The Seattle Public School District initially banned ChatGPT on all school devices in December, but then opened access to educators who wanted to use it as an educational tool, said Tim Robinson, a district spokesperson.

“We can’t ignore that,” said Robinson.

The district is also discussing the possibility of extending ChatGPT use in classrooms to allow teachers to use it to train students to be better critical thinkers and to allow students to use the app as a “personal tutor” or to help generate new ideas when working on an assignment, Robinson said.

School districts across the country say they see the conversation around ChatGPT evolving rapidly.

“The initial reaction was, ‘OMG, how are we going to stop the wave of cheating that’s going to happen with ChatGPT,'” said Devin Page, technology specialist at Calvert County Public School in Maryland. the solution.

Regions like him, he believes, will eventually unblock ChatGPT, said Page, especially once the company’s detection service is in place.

OpenAI stressed the limitations of its detection tool in a blog post on Tuesday, but said that in addition to deterring plagiarism, it can help detect automated disinformation campaigns and other abuses of AI to imitate humans.

The longer the text, the better the tool will be at detecting whether an AI or human has written something.
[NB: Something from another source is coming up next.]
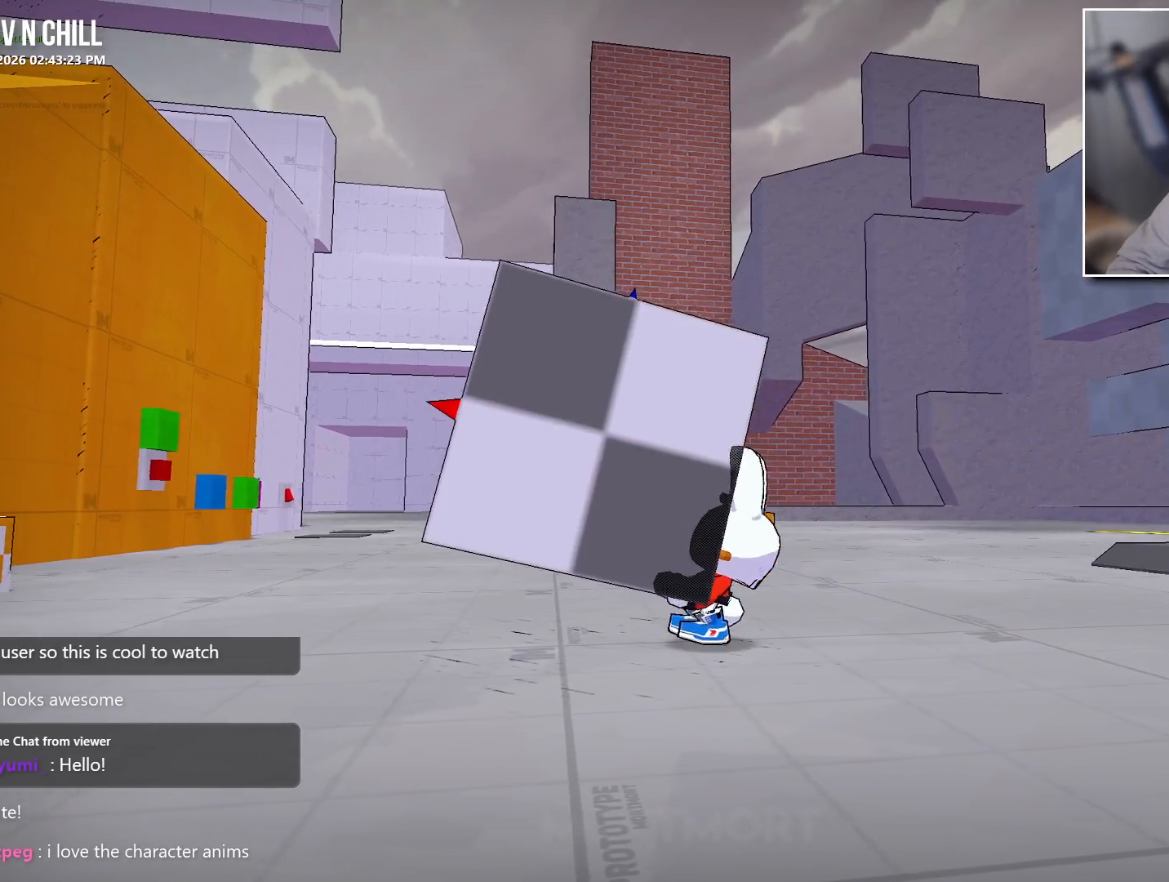
{"buttons": [], "left_stick": "center", "right_stick": "center", "events": [[183, "A", "down"], [283, "X", "down"], [333, "A", "up"], [400, "X", "up"]]}
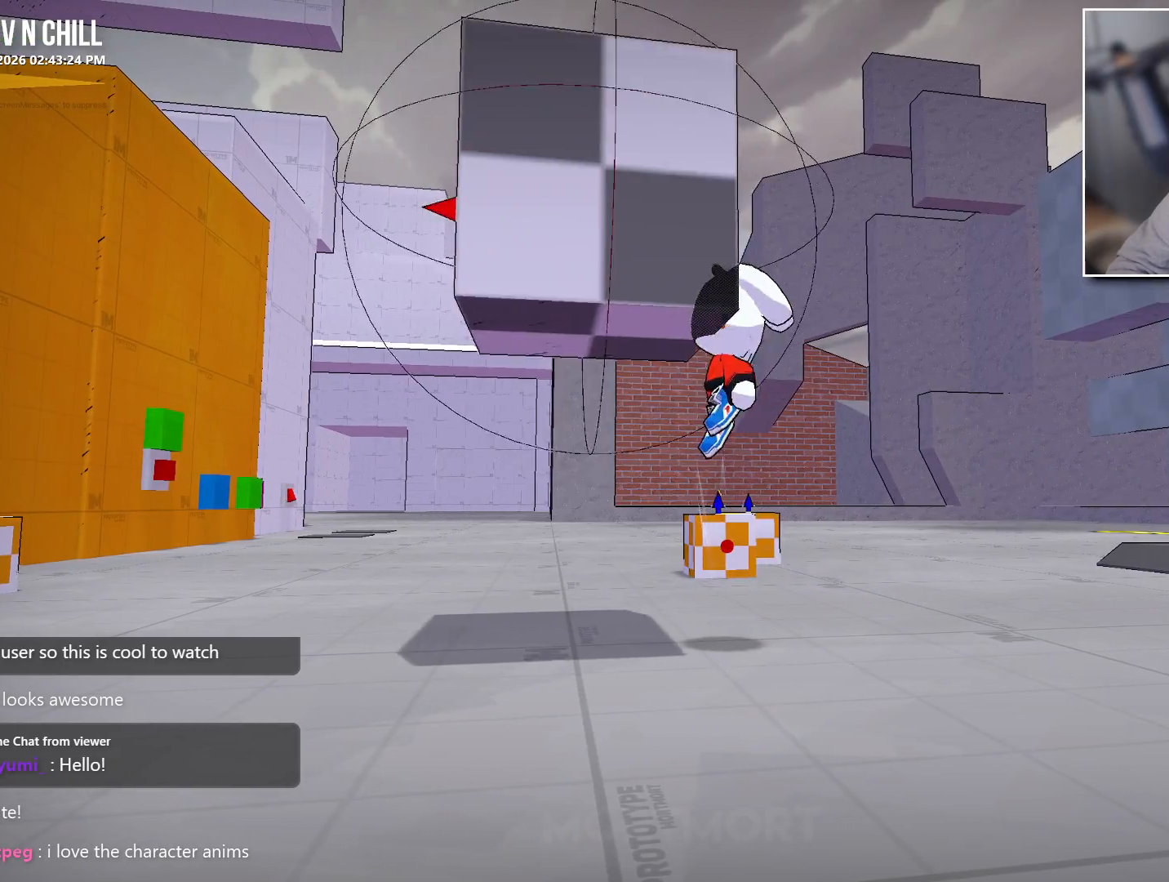
{"buttons": [], "left_stick": "center", "right_stick": "left", "events": [[200, "right_stick", "left"]]}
Type any text—a college admissions essay, or a literary analysis of Ralph Ellison’s “The Invisible Man”—and the tool will classify it as either “Highly Unlikely, Unlikely, Unclear Whether Likely, or Possibly”-generated.

But much like ChatGPT itself, which has been trained on a huge collection of digital books, newspapers, and online writings but often confidently spreads lies or nonsense, it’s not easy to explain how it turns out with the result.
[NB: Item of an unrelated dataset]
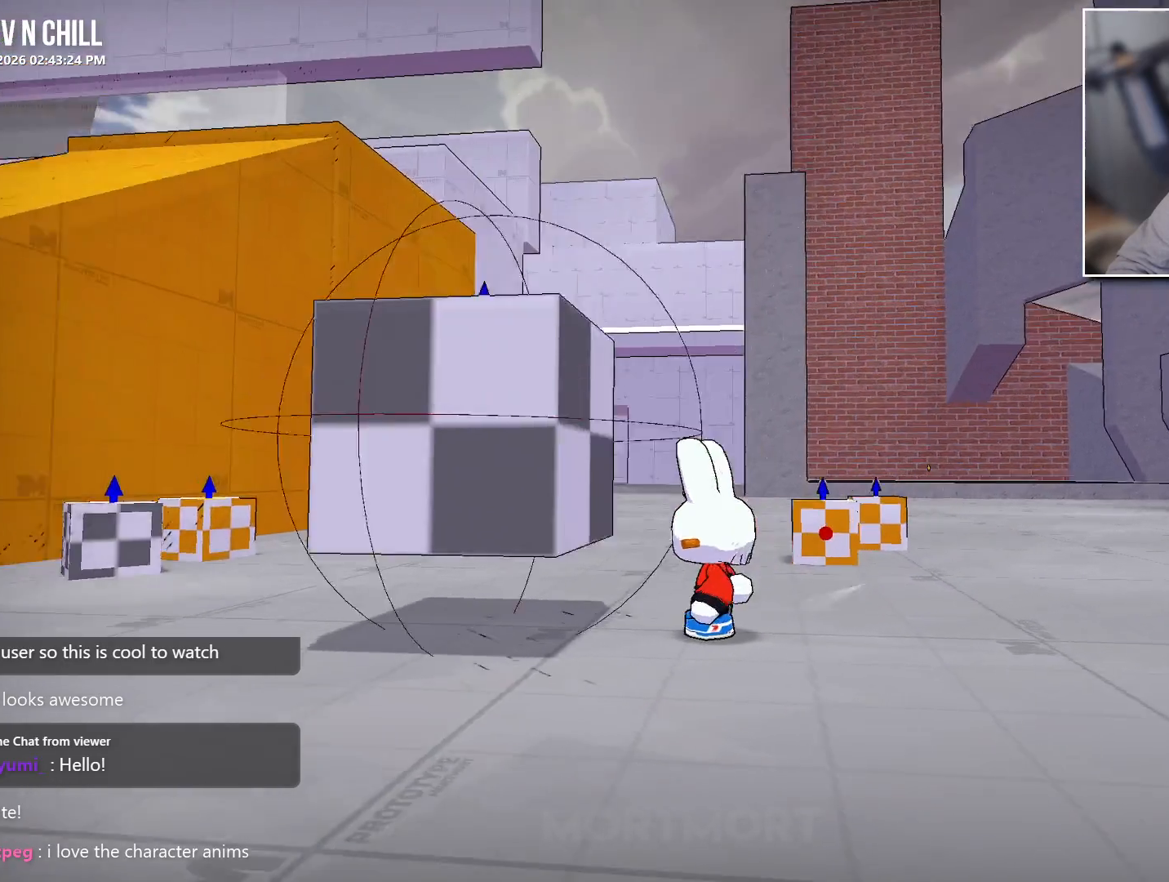
{"buttons": [], "left_stick": "up-right", "right_stick": "left", "events": [[17, "left_stick", "left"], [50, "right_stick", "center"], [233, "left_stick", "up-right"], [233, "right_stick", "left"]]}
“We basically don’t know what kind of pattern he’s interested in, or how it works internally,” Lakey said. “There’s not much we can say at this point about how the classifier actually works.”

Higher education institutions around the world have also begun to discuss the responsible use of AI technology. Sciences Po, one of France’s most prestigious universities, banned its use last week and warned that anyone surreptitiously using ChatGPT and other AI tools to produce written or oral work could be banned from Sciences Po and other institutions.

In response to the backlash, OpenAI said it has been working for several weeks on drafting new guidelines to help educators.

“Like many other technologies, a district may decide that it is not suitable for use in its classrooms,” said OpenAI policy researcher Lama Ahmed. “We’re not pushing them one way or the other. We just want to give them the information they need to be able to make the right decisions for them.”

It’s an unusually public role for the research-oriented San Francisco startup, now backed by billions of dollars in investment from partner Microsoft and facing growing interest from the public and governments.

French Digital Economy Minister Jean-Noel Barrot recently met in California with OpenAI executives, including CEO Sam Altman, and a week later told an audience at the World Economic Forum in Davos, Switzerland, that he was optimistic about the technology. But the government minister — a former professor at MIT and the French business school HEC in Paris — said there were also difficult ethical questions to address.

“If you’re in law school, there’s room for concern because obviously ChatGPT, among other tools, will be able to deliver relatively impressive exams,” he said. “If you’re a member of the Economics School, you’re fine because ChatGPT will have a hard time finding something to expect or offer when you’re in the Graduate School of Economics.”

He said it will be increasingly important for users to understand the basics of how these systems work so they know what biases may exist.


O’Brien reported from Providence, Rhode Island. Associated Press writer John Lister contributed to this report from Paris.